32. Duchess of ATHOLL
asked the Home Secretary whether his attention has been called to the fact that it is customary to exhibit a wax effigy of, and relics appertaining to, men and women who have suffered capital punishment; whether the concurrence of the Home Office is given for such exhibition; and, if so, whether any steps can be taken to prevent them in future?
Such exhibitions do not require my right hon. Friend's concurrence, and he does not see his way to propose any legislation for the purpose of prohibiting them.
Duchess of ATHOLL
Does the hon. Gentleman not consider that such exhibitions must be very painful to the feelings of the relatives of those who suffer the extreme penalty, and tend to excite a morbid and an unhealthy curiosity in the minds of the public?
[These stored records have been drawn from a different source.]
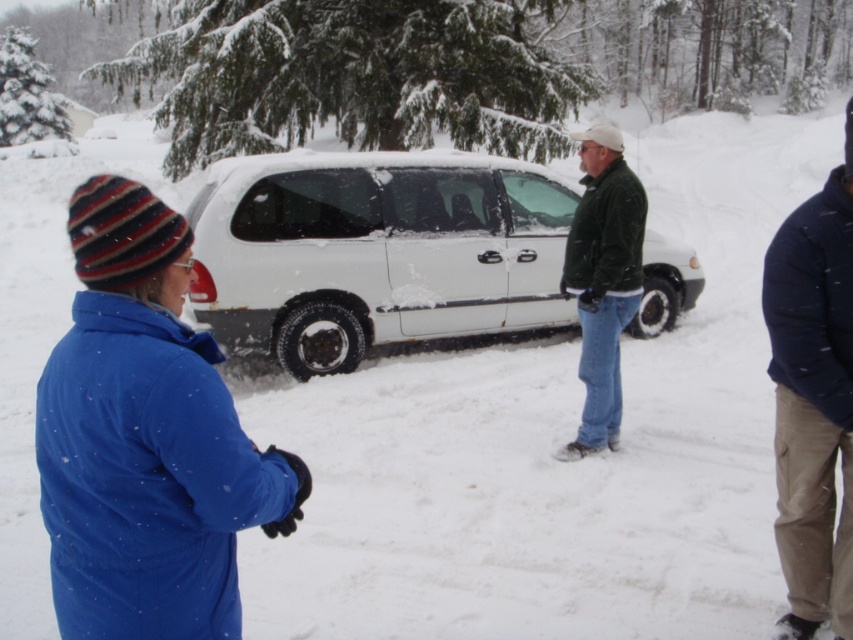
Question: Estimate the real-world distances between objects in this image. Which object is closer to the white matte van at center?

Choices:
 (A) dark blue fleece jacket at right
 (B) green fuzzy jacket at center

Answer: (B)

Question: Which point is farther to the camera?

Choices:
 (A) (601, 300)
 (B) (805, 369)

Answer: (A)

Question: Is white matte van at center below green fuzzy jacket at center?

Choices:
 (A) yes
 (B) no

Answer: (A)

Question: Which is farther from the green fuzzy jacket at center?

Choices:
 (A) dark blue fleece jacket at right
 (B) white matte van at center

Answer: (B)

Question: Does white matte van at center have a larger size compared to dark blue fleece jacket at right?

Choices:
 (A) yes
 (B) no

Answer: (B)

Question: Does white matte van at center have a greater width compared to green fuzzy jacket at center?

Choices:
 (A) no
 (B) yes

Answer: (B)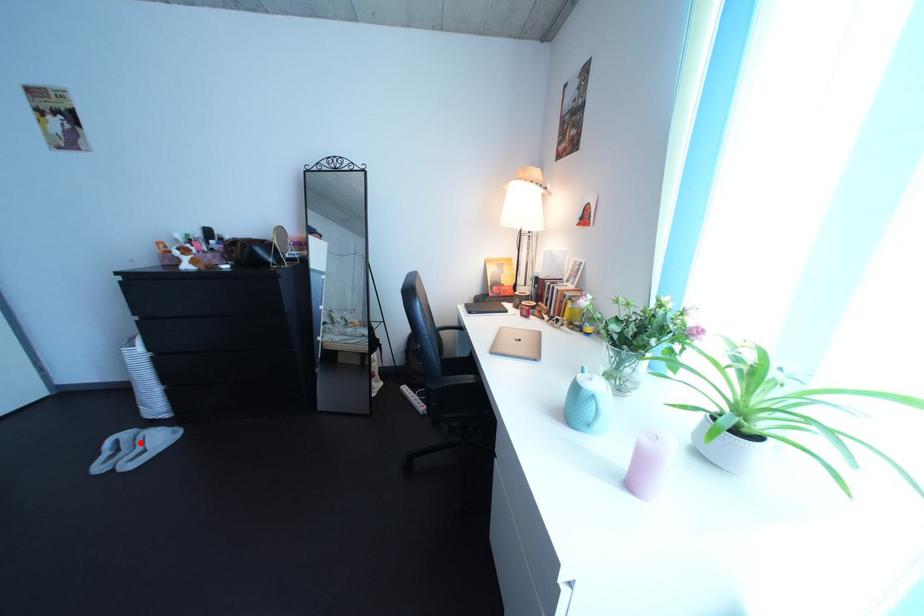
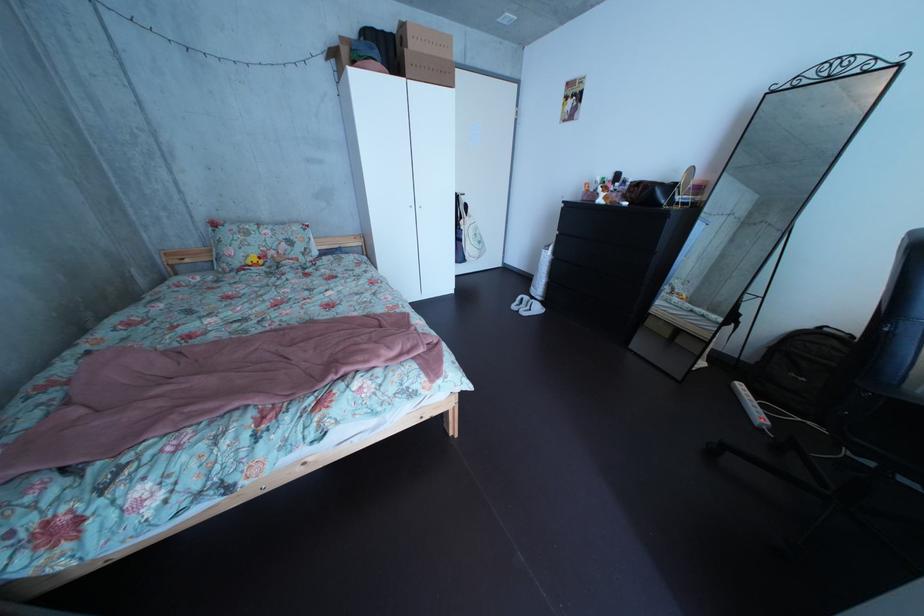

I am inclined to agree with the Noble Lady, but the difficulty is the question of how it is to be dealt with. I would rather prefer to see happening in this connection what happened in the Crumbles case, namely, that public opinion should become strong enough to prevent these things.
§ Mr. G. LOCKER-LAMPSON
As this is really a question of public morals, is not the Home Office the only Department that can possibly deal with the matter?
Yes, but we have no power to deal with it at the present moment, and it is a question of seeking powers.
§ Mr. CLIMIE
If the Home Office sanctions capital punishment, how can they refuse to give sanction to exhibitions of this kind?